**Problem to work on**
Please continue the piece on blockchain infrastructure for stablecoin payments, picking up right after its final sentence.

**Document extract**
*** Block opens ***

Most of today’s stablecoin volume still flows through chains that were never designed for institutional-scale payments. Congestion, unpredictable fees, and settlement times that can stretch for minutes are wholly unacceptable in modern finance, where milliseconds matter for trading and real-time payments.

When we built Sei, we obsessed over eliminating these pain points. Instead of waiting minutes for a transaction to confirm, our users get finality in under 400 milliseconds. That’s like sending a message and having it arrive before you even blink. Gas fees that once cost dollars now cost fractions of a cent.

This is precisely the problem Sei was built to solve. While established chains like Ethereum benefit from network effects and deep liquidity, they simply can’t deliver the performance that the future of payments demands. We designed Sei from the ground up to bridge this gap.

Why Infrastructure Matters

The payments industry is massive. Global interbank transfers, remittances, commerce, and capital markets move hundreds of trillions of dollars each year. If even a fraction of that volume shifts onchain, today’s infrastructure won’t cut it.

I’ve spoken with countless developers and enterprises who are eager to build on blockchain rails but get discouraged by the current limitations. The growing institutional interest in stablecoins is starting to expose this critical gap. While many chains advertise speed and throughput as table stakes, few can actually deliver at scale when it matters.

As demand accelerates, performance will quickly become the key differentiator. Chains that have been designed for high performance from day one, rather than retrofitting to catch up, will stand apart in the new wave of adoption.

*** Block closes ***

Calibrated multi-view image sets
*** Block opens ***

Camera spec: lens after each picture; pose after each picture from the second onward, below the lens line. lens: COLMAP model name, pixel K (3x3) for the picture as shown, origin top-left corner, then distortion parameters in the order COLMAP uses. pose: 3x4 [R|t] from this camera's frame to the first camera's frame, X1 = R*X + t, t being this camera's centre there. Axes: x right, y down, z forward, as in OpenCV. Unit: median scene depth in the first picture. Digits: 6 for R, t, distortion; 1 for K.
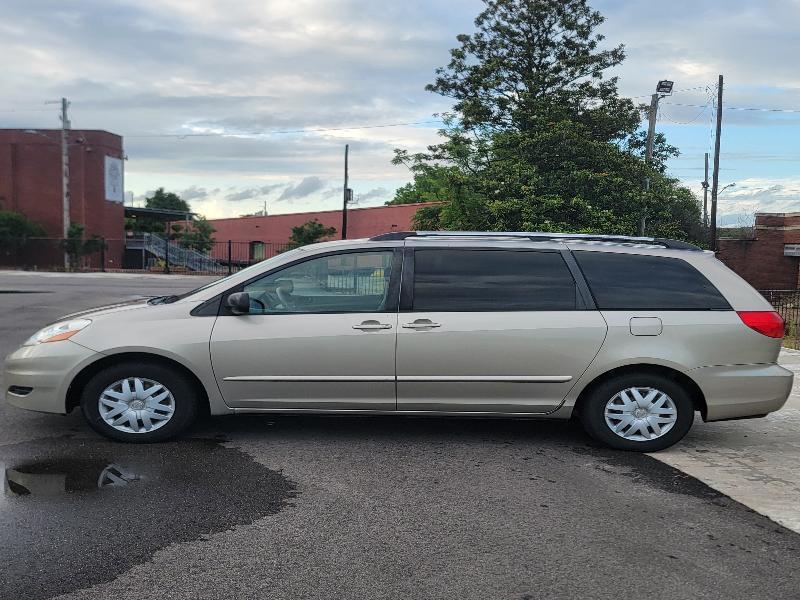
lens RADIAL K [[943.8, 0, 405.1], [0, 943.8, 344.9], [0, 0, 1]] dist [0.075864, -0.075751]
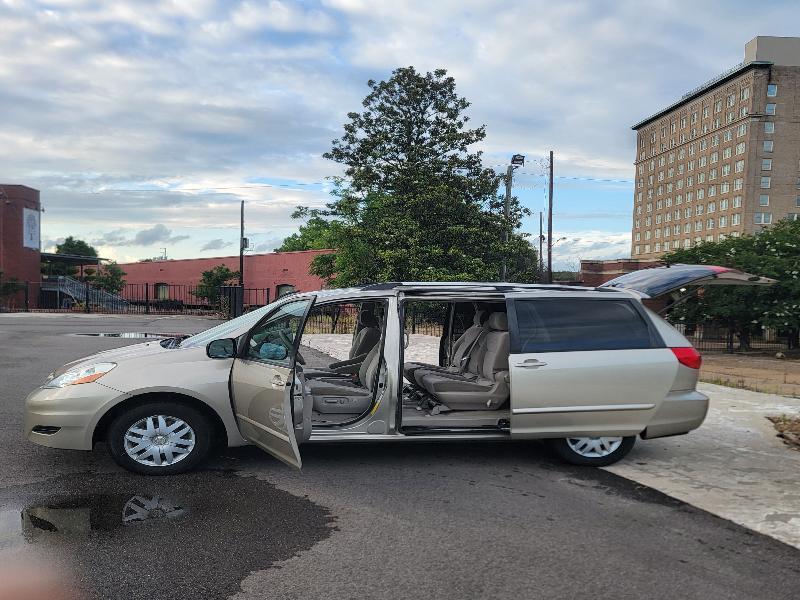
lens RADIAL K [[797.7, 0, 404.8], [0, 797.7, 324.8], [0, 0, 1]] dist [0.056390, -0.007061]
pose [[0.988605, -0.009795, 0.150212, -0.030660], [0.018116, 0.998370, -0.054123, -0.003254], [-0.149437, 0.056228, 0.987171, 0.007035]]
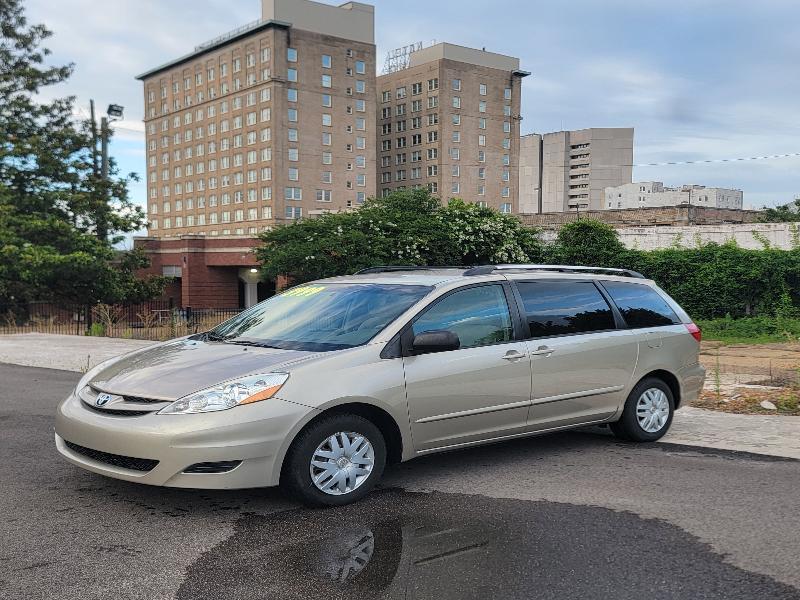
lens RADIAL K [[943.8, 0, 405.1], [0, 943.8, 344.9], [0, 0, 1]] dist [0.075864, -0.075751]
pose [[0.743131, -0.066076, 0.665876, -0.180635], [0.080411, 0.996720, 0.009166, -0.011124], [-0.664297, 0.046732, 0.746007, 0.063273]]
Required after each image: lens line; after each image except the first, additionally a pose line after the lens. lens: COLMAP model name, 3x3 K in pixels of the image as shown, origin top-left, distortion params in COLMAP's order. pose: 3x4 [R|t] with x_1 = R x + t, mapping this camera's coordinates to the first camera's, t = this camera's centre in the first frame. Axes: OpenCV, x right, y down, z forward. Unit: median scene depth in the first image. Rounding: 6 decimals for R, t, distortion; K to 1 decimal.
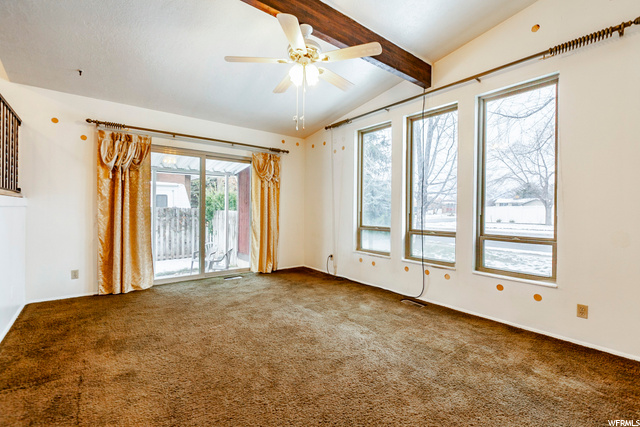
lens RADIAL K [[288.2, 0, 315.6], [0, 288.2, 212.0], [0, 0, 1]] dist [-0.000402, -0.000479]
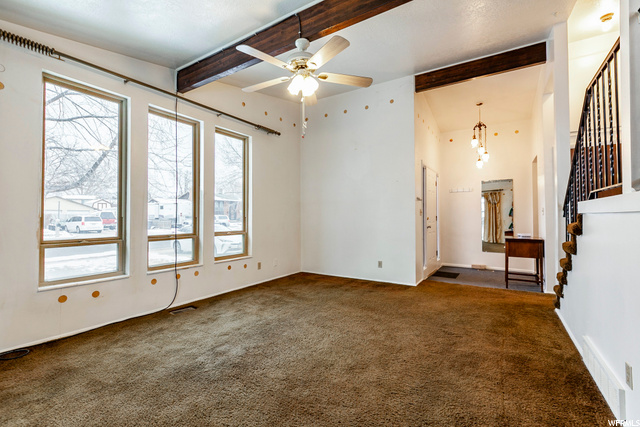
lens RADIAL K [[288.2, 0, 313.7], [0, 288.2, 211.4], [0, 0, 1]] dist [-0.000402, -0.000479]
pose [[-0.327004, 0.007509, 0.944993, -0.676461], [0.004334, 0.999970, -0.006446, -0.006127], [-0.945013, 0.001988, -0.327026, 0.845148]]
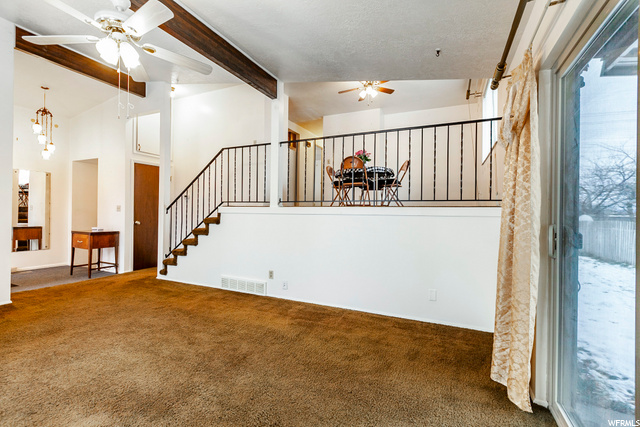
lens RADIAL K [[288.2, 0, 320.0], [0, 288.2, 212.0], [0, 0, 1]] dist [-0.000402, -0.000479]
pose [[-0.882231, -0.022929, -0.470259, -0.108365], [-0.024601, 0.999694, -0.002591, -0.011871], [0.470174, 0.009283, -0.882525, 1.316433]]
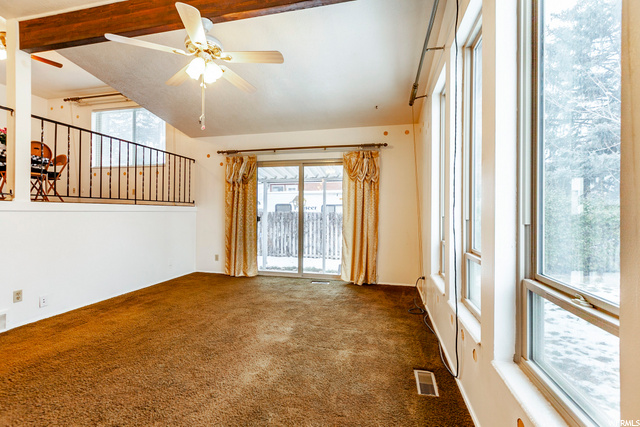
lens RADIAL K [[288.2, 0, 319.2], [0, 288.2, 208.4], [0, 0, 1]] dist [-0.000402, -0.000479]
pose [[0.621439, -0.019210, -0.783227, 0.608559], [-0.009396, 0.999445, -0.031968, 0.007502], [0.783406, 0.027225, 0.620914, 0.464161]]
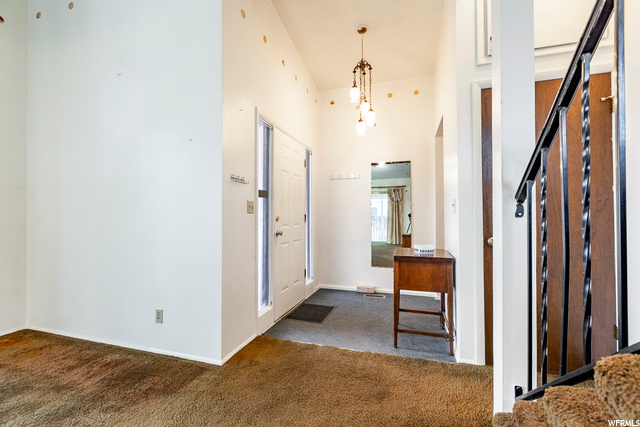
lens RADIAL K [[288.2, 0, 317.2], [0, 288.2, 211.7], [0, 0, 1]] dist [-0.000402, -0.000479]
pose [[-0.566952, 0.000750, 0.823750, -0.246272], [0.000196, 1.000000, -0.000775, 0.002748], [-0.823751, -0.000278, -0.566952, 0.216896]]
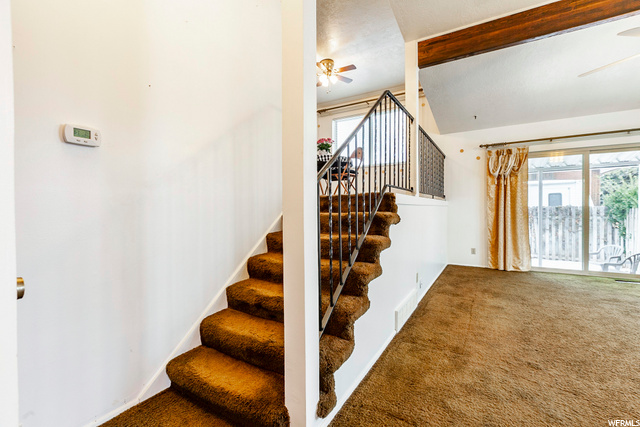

*** Block closes ***

**Task output**
We’ve proven what’s possible with Sei: our upcoming giga upgrade achieved 5 gigagas per second on our devnet. That’s roughly 200,000 transactions per second with near-instant finality. Compare that to Ethereum’s 15 transactions per second and 12+ second block times. It’s like comparing a sports car to a horse-drawn carriage.

By reducing latency from seconds to milliseconds and increasing throughput by orders of magnitude, we’re making possible use cases that were once out of reach: high-frequency trading, programmatic disbursements, instant in-game payments, and seamless global commerce.

Why Sei Will Power the Future of Digital Payments

As crypto matures, we’ve watched the bar for performance rise exponentially. Developers, users, and institutions are no longer willing to accept slow, expensive transactions as the price of decentralization. They’re gravitating toward chains that actively deliver scalable infrastructure, chains like Sei.

We’re already seeing this migration accelerate in real-time. DeFi protocols are launching on Sei to escape mainnet congestion. Payment companies are building on Sei to offer their users instant settlement. Enterprises are choosing us because we can handle their transaction volumes without breaking down.

In the coming years, there will be a clear fork in the blockchain ecosystem: chains like Sei that support lightning-fast, high-volume stablecoin flows will form the new backbone of onchain finance, while legacy chains risk being relegated to store-of-value applications.

When we started building Sei, we knew we weren’t just creating faster transactions. We were laying the technical foundation that aligns crypto infrastructure with the demands of a rapidly digitizing global economy. When the speed of money depends on the speed of the underlying chain, Sei delivers the performance that matters.

The Rails Are Ready

Stablecoins are becoming the core layer of programmable money and at Sei we’ve built the infrastructure that treats them accordingly. Unlike other blockchains that can only promise high performance, we are delivering it today.

There is no longer a question of whether the transition to high-performance payment rails will happen; it’s already happening today. The question is which blockchain will power the future of digital finance. With our proven ability to handle massive throughput, sub-second finality, and near-zero fees, Sei is positioned to be that blockchain.

The future of payments is here, and it runs on Sei. We’ve built the rails; now it’s time to power the next $300 trillion in global transactions.